Ex-Aussie coach Dwyer claims Lions are cheats
Dwyer is adamant the tourists are flouting the laws of rugby on so many fronts that for the good of the game it cannot be allowed to continue.
“We have a great game and there is massive scope for playing attractive rugby,” Dwyer told The Weekend Australian yesterday. “It’s not supposed to be a contest to see who can cheat the best. It’s who can play the best.”
And not content with stirring the ire of England, Scotland, Wales and Ireland, he even has found a way to fire off a barb at the old enemy across the ditch.
“One comment I’d like to make after having seen the Lions in action on tour is that it doesn’t come as any surprise they’re coached by a New Zealander because they play outside the laws of the game as every New Zealand side does.”

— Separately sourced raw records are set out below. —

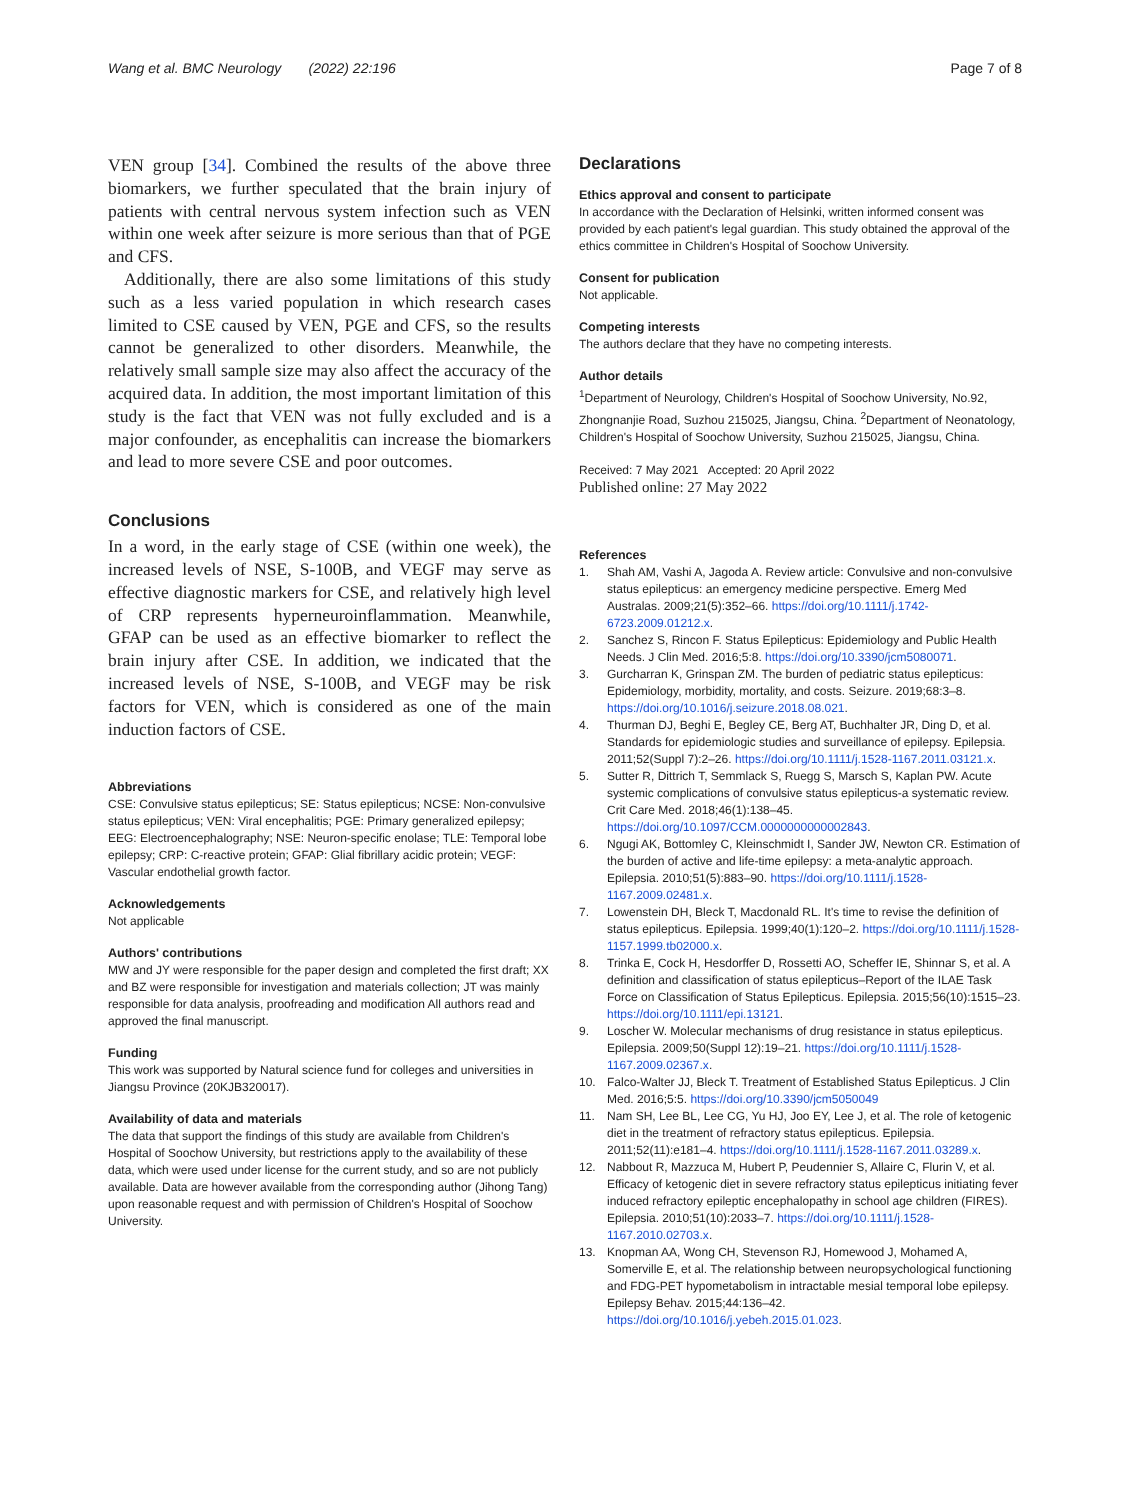Wang et al. BMC Neurology (2022) 22:196
Page 7 of 8
VEN group [34]. Combined the results of the above three biomarkers, we further speculated that the brain injury of patients with central nervous system infection such as VEN within one week after seizure is more serious than that of PGE and CFS.
Additionally, there are also some limitations of this study such as a less varied population in which research cases limited to CSE caused by VEN, PGE and CFS, so the results cannot be generalized to other disorders. Meanwhile, the relatively small sample size may also affect the accuracy of the acquired data. In addition, the most important limitation of this study is the fact that VEN was not fully excluded and is a major confounder, as encephalitis can increase the biomarkers and lead to more severe CSE and poor outcomes.
Conclusions
In a word, in the early stage of CSE (within one week), the increased levels of NSE, S-100B, and VEGF may serve as effective diagnostic markers for CSE, and relatively high level of CRP represents hyperneuroinflammation. Meanwhile, GFAP can be used as an effective biomarker to reflect the brain injury after CSE. In addition, we indicated that the increased levels of NSE, S-100B, and VEGF may be risk factors for VEN, which is considered as one of the main induction factors of CSE.
Abbreviations
CSE: Convulsive status epilepticus; SE: Status epilepticus; NCSE: Non-convulsive status epilepticus; VEN: Viral encephalitis; PGE: Primary generalized epilepsy; EEG: Electroencephalography; NSE: Neuron-specific enolase; TLE: Temporal lobe epilepsy; CRP: C-reactive protein; GFAP: Glial fibrillary acidic protein; VEGF: Vascular endothelial growth factor.
Acknowledgements
Not applicable
Authors' contributions
MW and JY were responsible for the paper design and completed the first draft; XX and BZ were responsible for investigation and materials collection; JT was mainly responsible for data analysis, proofreading and modification All authors read and approved the final manuscript.
Funding
This work was supported by Natural science fund for colleges and universities in Jiangsu Province (20KJB320017).
Availability of data and materials
The data that support the findings of this study are available from Children's Hospital of Soochow University, but restrictions apply to the availability of these data, which were used under license for the current study, and so are not publicly available. Data are however available from the corresponding author (Jihong Tang) upon reasonable request and with permission of Children's Hospital of Soochow University.
Declarations
Ethics approval and consent to participate
In accordance with the Declaration of Helsinki, written informed consent was provided by each patient's legal guardian. This study obtained the approval of the ethics committee in Children's Hospital of Soochow University.
Consent for publication
Not applicable.
Competing interests
The authors declare that they have no competing interests.
Author details
<sup>1</sup> Department of Neurology, Children's Hospital of Soochow University, No.92, Zhongnanjie Road, Suzhou 215025, Jiangsu, China. <sup>2</sup>Department of Neonatology, Children's Hospital of Soochow University, Suzhou 215025, Jiangsu, China.
Received: 7 May 2021 Accepted: 20 April 2022
Published online: 27 May 2022
References
1. Shah AM, Vashi A, Jagoda A. Review article: Convulsive and non-convulsive status epilepticus: an emergency medicine perspective. Emerg Med Australas. 2009;21(5):352–66. https://doi.org/10.1111/j.1742-6723.2009.01212.x.
2. Sanchez S, Rincon F. Status Epilepticus: Epidemiology and Public Health Needs. J Clin Med. 2016;5:8. https://doi.org/10.3390/jcm5080071.
3. Gurcharran K, Grinspan ZM. The burden of pediatric status epilepticus: Epidemiology, morbidity, mortality, and costs. Seizure. 2019;68:3–8. https://doi.org/10.1016/j.seizure.2018.08.021.
4. Thurman DJ, Beghi E, Begley CE, Berg AT, Buchhalter JR, Ding D, et al. Standards for epidemiologic studies and surveillance of epilepsy. Epilepsia. 2011;52(Suppl 7):2–26. https://doi.org/10.1111/j.1528-1167.2011.03121.x.
5. Sutter R, Dittrich T, Semmlack S, Ruegg S, Marsch S, Kaplan PW. Acute systemic complications of convulsive status epilepticus-a systematic review. Crit Care Med. 2018;46(1):138–45. https://doi.org/10.1097/CCM.0000000000002843.
6. Ngugi AK, Bottomley C, Kleinschmidt I, Sander JW, Newton CR. Estimation of the burden of active and life-time epilepsy: a meta-analytic approach. Epilepsia. 2010;51(5):883–90. https://doi.org/10.1111/j.1528-1167.2009.02481.x.
7. Lowenstein DH, Bleck T, Macdonald RL. It's time to revise the definition of status epilepticus. Epilepsia. 1999;40(1):120–2. https://doi.org/10.1111/j.1528-1157.1999.tb02000.x.
8. Trinka E, Cock H, Hesdorffer D, Rossetti AO, Scheffer IE, Shinnar S, et al. A definition and classification of status epilepticus–Report of the ILAE Task Force on Classification of Status Epilepticus. Epilepsia. 2015;56(10):1515–23. https://doi.org/10.1111/epi.13121.
9. Loscher W. Molecular mechanisms of drug resistance in status epilepticus. Epilepsia. 2009;50(Suppl 12):19–21. https://doi.org/10.1111/j.1528-1167.2009.02367.x.
10. Falco-Walter JJ, Bleck T. Treatment of Established Status Epilepticus. J Clin Med. 2016;5:5. https://doi.org/10.3390/jcm5050049
11. Nam SH, Lee BL, Lee CG, Yu HJ, Joo EY, Lee J, et al. The role of ketogenic diet in the treatment of refractory status epilepticus. Epilepsia. 2011;52(11):e181–4. https://doi.org/10.1111/j.1528-1167.2011.03289.x.
12. Nabbout R, Mazzuca M, Hubert P, Peudennier S, Allaire C, Flurin V, et al. Efficacy of ketogenic diet in severe refractory status epilepticus initiating fever induced refractory epileptic encephalopathy in school age children (FIRES). Epilepsia. 2010;51(10):2033–7. https://doi.org/10.1111/j.1528-1167.2010.02703.x.
13. Knopman AA, Wong CH, Stevenson RJ, Homewood J, Mohamed A, Somerville E, et al. The relationship between neuropsychological functioning and FDG-PET hypometabolism in intractable mesial temporal lobe epilepsy. Epilepsy Behav. 2015;44:136–42. https://doi.org/10.1016/j.yebeh.2015.01.023.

The Lions, he insists, scrummage illegally. Their hookers push upwards. This he attributes to Dylan Hartley, the Northampton and England hooker ruled out of this tour after being suspended for calling referee Wayne Barnes “a f ... ing cheat” — which is a little ironic if you accept the drift of Dwyer’s argument.
According to the long-serving former Australia coach, it was Hartley who made an art form of not so much pushing forward in scrums as pushing upwards to pop his opposing hooker out of the set piece.
Almost invariably referees penalise the first front-rower to stand up in a scrum, as the Lions themselves discovered in the first Test against the Springboks on the 2009 tour when South African prop Tendai ‘Beast’ Mtawarira repeatedly drove Phil Vickery up and almost out of the scrum. “The thinking seems to be that if you can get a penalty so easily, why not do it?” Dwyer said.
He also accuses the Lions props of binding illegally, putting their hand on the ground for extra stability and, most notably in the case of Mako Vunipola, of angling in from the loosehead side.
He also accuses the Lions of knowingly employing illegal tactics for kick-off receipts.
“At times against the Combined Country side, there were four of them in a line ahead of the catcher. One of them made an almost childish imitation of trying to catch the ball to persuade the ref he wasn’t doing anything wrong. You can’t screen the catcher. Surely that was obvious to anyone watching the game.”